# Tail Grabbing?



## Afwife83 (Mar 28, 2012)

So the new rats are a little nervous with me, (totally understandable), new people, noises, smell, cage, and who knows what conditions they came from). Since they got the all clear from the vet, I put them in with my girls. Intros went great! They've all been sleeping in one big ratty ball, eating together, no fights. So I built the ferret nation saturday night. Today I decided to pull up a chair, open the top doors, and just lean in and sit there, with my head on my arms, so they could sniff and explore me, should they choose to. One did, one just watched me for awhile from the safety of house, and came out a little to sniff in front of me. Well I notice Athena grab Lily by the tail with her mouth as Lily was coming out, and wouldn't let go until I pushed her a little. Then she did it to pepper, then Lily again. Then she cam out and climbed around on me, and went back in. She only did it when they were walking out of their little house, not when they were wandering around. Has anyone else seen this, or know what it's about? She's not biting them, or drawing blood, or hurting them. It's weird. I've never seen her do it until now.

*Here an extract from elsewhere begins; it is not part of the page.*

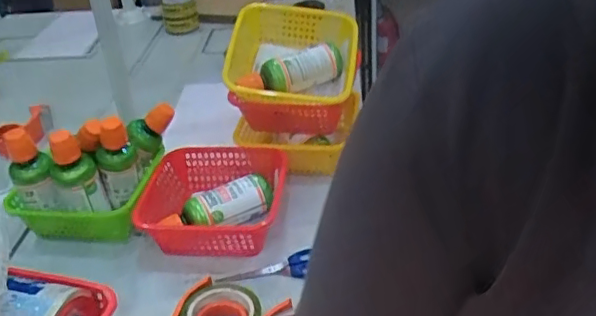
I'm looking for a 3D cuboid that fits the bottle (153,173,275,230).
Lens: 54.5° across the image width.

ETA: I found this via google, but maybe someone here knows more?

*Pulling
Some rats will use their mouth to grab on to another rat and they will try to pull that rat with their teeth. We've seen some of our rats do this, but we have no idea what it means. Maybe an attempt to entice a cagemate to play, or a motherly instinct to bring babies back to the nest?*


----------



## PipRat (Jan 24, 2012)

I've seen my rats do this to each other. Pulling on their leg or tail. I actually posted a thread about it too! The rat being pulled didn't seem to really mind and no harm was done. I think since you've experienced it too, it's probably pretty normal.


----------